Mark Halperin of "Time" magazine, as mainstream a journalist as you can get, he's the one who first made that observation. Look, this story was portrayed as the president looking out for 98 percent of the American people.

And he wins the PR battle when that's the case. And even though polls show that most Americans think we're spending too much, and polls do show that on a regular basis, I don't think the American people really understand how bad things are going to get.

And that's -- to answer your question, that's where the press comes in. There needs to be, not just an occasional story here or there, but there needs to be stories about what happens when interest rates go up from near zero percent to a more typical five, six or seven percent.

We're getting away with paying the $16 trillion at a near-zero rate. We can't pay it at a seven percent rate. We will go broke when that happens.

O'REILLY: All right, but you know that Krugman and "The New York Times" --

GOLDBERG: -- there won't be any money for anything other than the debt and entitlements.

O'REILLY: Yes, they don't believe it's going to happen. And they're never going to cop to it. Now, essentially, you have a story that's boring, all right.

The fiscal story is dull. There's no emotion, as I said, floating around. I mean, if you have the chance to watch "Entertainment Tonight" and there's -- they're down in Cabo and this and that, or O'Reilly and Goldberg talking about 16 trillion-dollar --

(LAUGHTER)

Where are you going to go. I mean, you know --

GOLDBERG: Yes, it's a -- OK.

O'REILLY: So, that's why the television media and mass kind of stays away from this story in the sense that, "Yes, we could bring in this pinhead economists so they could tell you all day long that our currency may evaporate in five years. But people are just not going to believe it until it happens.

GOLDBERG: Well, that's true. But the role of the press is not to entertain the masses.

O'REILLY: You have to these days. On ratings on television, you have to. You have to.

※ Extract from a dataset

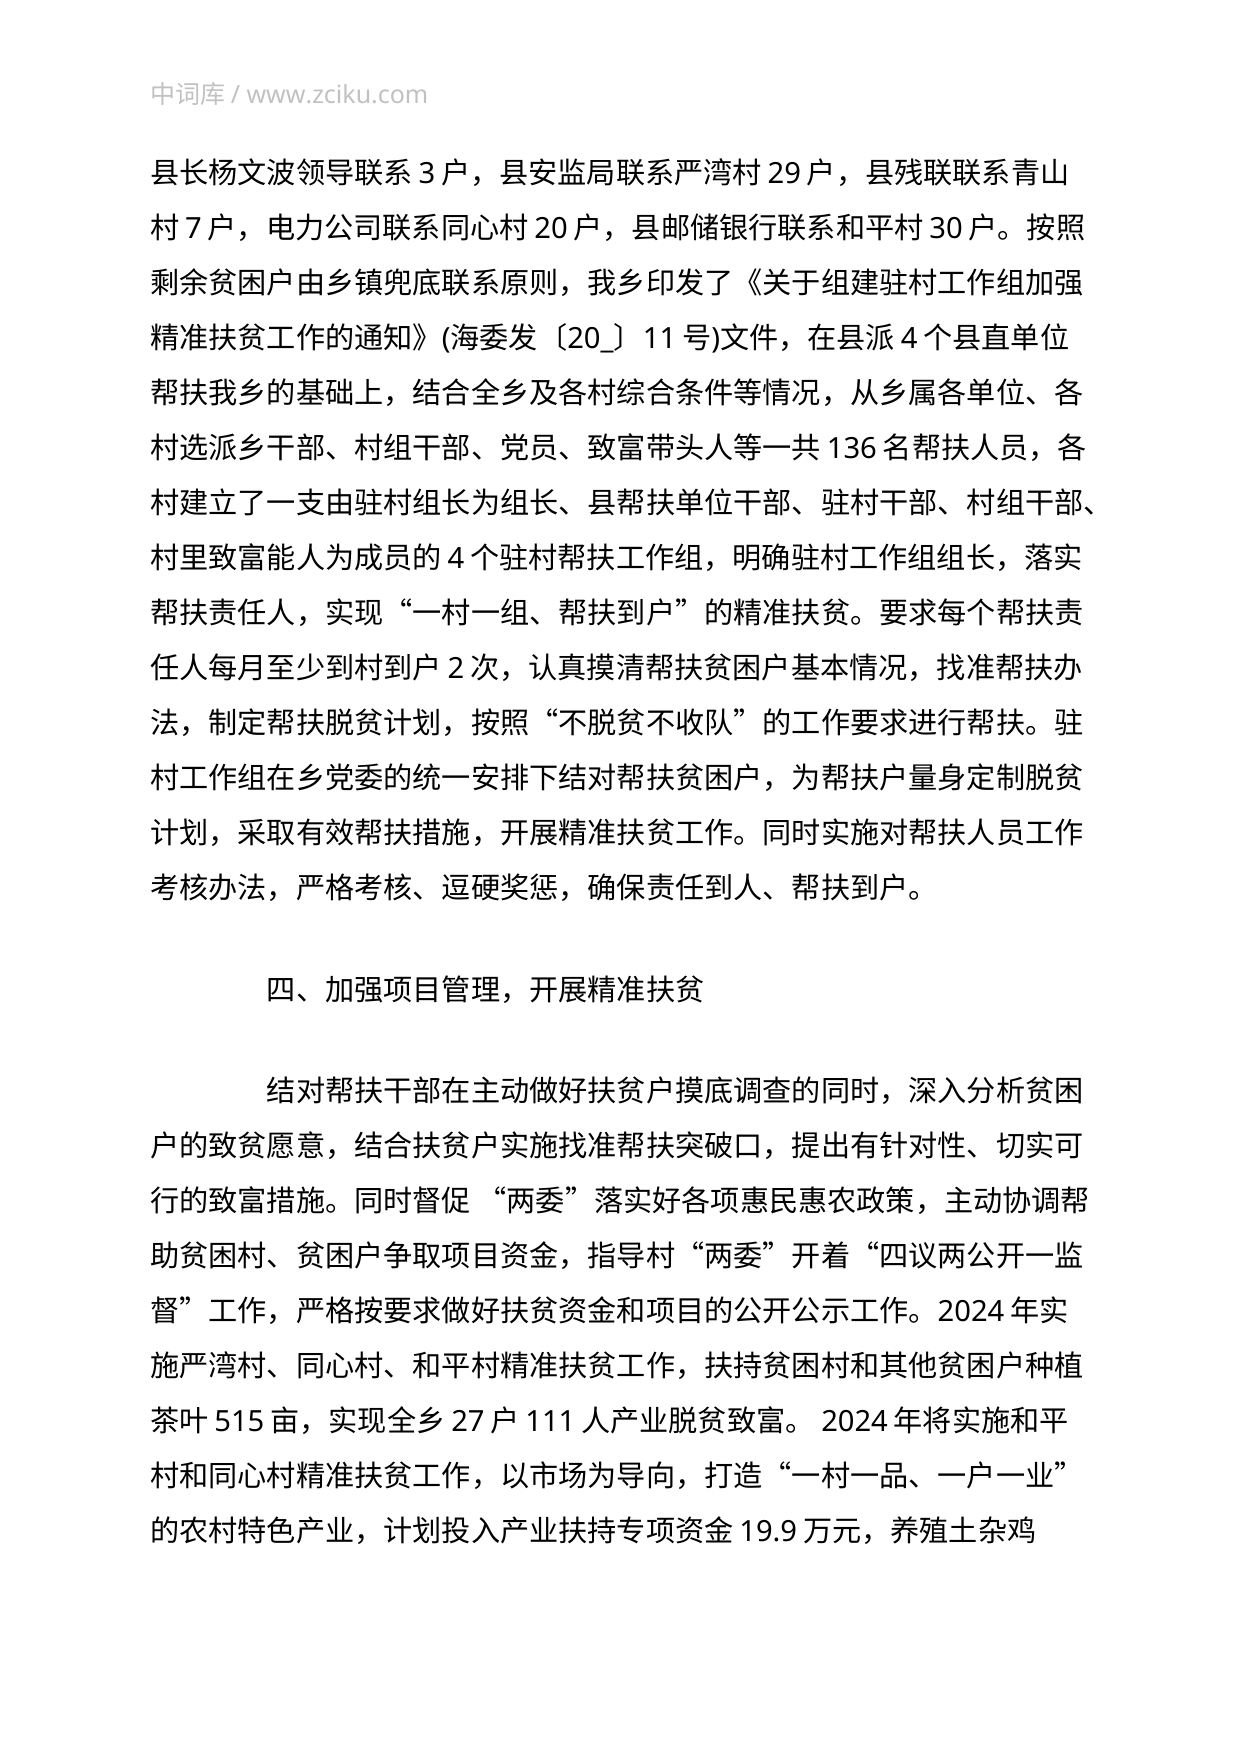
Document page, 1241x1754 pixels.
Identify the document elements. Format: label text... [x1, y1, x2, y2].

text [150, 1068, 1090, 1549]
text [150, 150, 1090, 907]
text 四、加强项目管理，开展精准扶贫 [150, 966, 1090, 1008]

GOLDBERG: Well, OK, fine, fine. Then if newspapers say, "All we care about is circulation," and television says, "All we care about is ratings," then fine.

Put on the car chases and all that other crap. And then, and then, when we slide into a depression that makes the first one look like a picnic, then the people will have every right to say to the media, "Why didn't you warn us about this?"

But, as I say, the people say we're spending too much. But they -- just like they don't care if your taxes go up. They don't want their taxes to go up.

They don't care if the government cuts your programs. They don't want it to cut my programs.

O'REILLY: Well, all -- everybody's taxes just went up. Everybody is going to be paying more to the feds starting yesterday.

GOLDBERG: Yes.

O'REILLY: Bernie Goldberg, everybody.